Hamas’ military wing denies any involvement in the kidnapping of the three Israeli settlers in the West Bank city of Hebron. Are they telling the truth? Probably not, and here is why.
Hamas made it known it intended to kidnap more soldiers after the 1,000 Palestinian prisoners they exchanged for the kidnapped Israeli soldier, Gilad Shalit.
According to Palestinian intelligence sources I spoke with, Hamas is willing to pay millions of dollars for kidnapped Israelis for the sole purpose of exchanging them with prisoners. So why is Hamas’ spokesperson denying responsibility?
Hamas’ military wing operates in complete secrecy and independence from the rest of the movement. The spokesperson is definitely not lying, but he is not telling the truth either.
Israel and the Palestinian Authority (PA) regularly crackdown on Hamas in the West Bank by arresting their members, confiscating their resources, (money or weapons), planting spies among their various ranks, and monitoring the movements of Hamas’ members, even as they travel to neighboring countries.
This pressure has forced the military wing to adopt a new way of operating. It does that through small sleeper cells that are highly trained, have no knowledge of one another, and operate independently of each other.

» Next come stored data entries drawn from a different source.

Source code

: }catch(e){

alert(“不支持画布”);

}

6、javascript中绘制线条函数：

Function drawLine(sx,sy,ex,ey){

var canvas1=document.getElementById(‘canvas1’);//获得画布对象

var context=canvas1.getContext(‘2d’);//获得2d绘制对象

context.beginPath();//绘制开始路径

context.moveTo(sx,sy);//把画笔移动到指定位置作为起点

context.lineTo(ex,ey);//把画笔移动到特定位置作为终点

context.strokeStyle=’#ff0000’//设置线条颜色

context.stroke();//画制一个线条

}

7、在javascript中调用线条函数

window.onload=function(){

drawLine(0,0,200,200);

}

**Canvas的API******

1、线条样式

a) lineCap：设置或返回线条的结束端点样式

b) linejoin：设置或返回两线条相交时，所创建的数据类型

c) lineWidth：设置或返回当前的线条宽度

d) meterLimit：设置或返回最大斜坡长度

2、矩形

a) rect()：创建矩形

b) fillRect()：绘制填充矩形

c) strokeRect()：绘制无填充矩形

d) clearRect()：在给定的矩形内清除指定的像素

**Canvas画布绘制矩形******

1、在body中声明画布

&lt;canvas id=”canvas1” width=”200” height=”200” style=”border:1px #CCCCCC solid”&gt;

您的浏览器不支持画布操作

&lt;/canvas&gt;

These sleeper cells exist all over the West Bank, and are especially active in Hebron.
Hebron has been the setting to at least two killings in the past year where Israeli soldiers were shot dead by snipers.
The first, in the old city of Hebron, an Israeli soldier was killed with a single bullet; the perpetrator, who used a silenced gun, was never found. The second operation was another solider killed near the town of Tarqoumia. The sniper descended from the top of a hill on a motorcycle, shot the soldier, took the soldier’s weapon and vanished into thin air.
DId Hamas Do It?
To this day, no one has confessed to either incident. But all fingers point to Hamas. Hamas never claimed responsibility either; a tactic used by Hamas for fear of retribution.
The location of each sniping, the efficiency with which they were done (one bullet used in each instance), and the planning that went into each operation all lead to one conclusion: these highly trained, sophisticated individuals are extremely hard to trace.
This latest kidnapping would seem to be part of Hamas’ plan to boost its standing among Palestinians, both in the West Bank and Gaza, as it appears to be handing over power to Abbas and moving back to being in the opposition.
Israeli Prime Minister Netanyahu blamed Hamas and not any other group for the kidnapping of the three Israeli settlers.
Netanyahu’s blame is not based on solid evidence of who the kidnappers are, but based on intelligence agencies’ analysis and previous reports which clearly show Hamas has the most to gain from such kidnappings and in fact have tried several times before unsuccessfully to carry out such kidnappings.
According to Palestinian intelligence officers I spoke with, after the Gilad Shalit prisoners exchange, Hamas plotted three different scenarios to kidnapping Israelis.
The first is to repeat the Gilad Shalit scenario and try to kidnap Israelis close to Gaza and keep them there. The second scenario is to kidnap Israelis who are abroad and the third scenario, which was considered by the Palestinian intelligence agencies as the least likely one, is to kidnap Israelis in the West Bank.
This was the least likely scenario because even though it is the easiest to carry out, it was still viewed by Hamas to be too difficult to hide someone for a long period of time before Israel’s army discovers them.
So, it is clear that either Hamas has figured out a way to transport the kidnapped settlers to Gaza or they have found an efficient way to hide them in the West Bank. Either way, they will most likely deny involvement, keep quiet, and wait until it is time to negotiate.
The only good news about this scenario is that it would mean that the boys are alive and intended to be used as hostages in a prisoner exchange.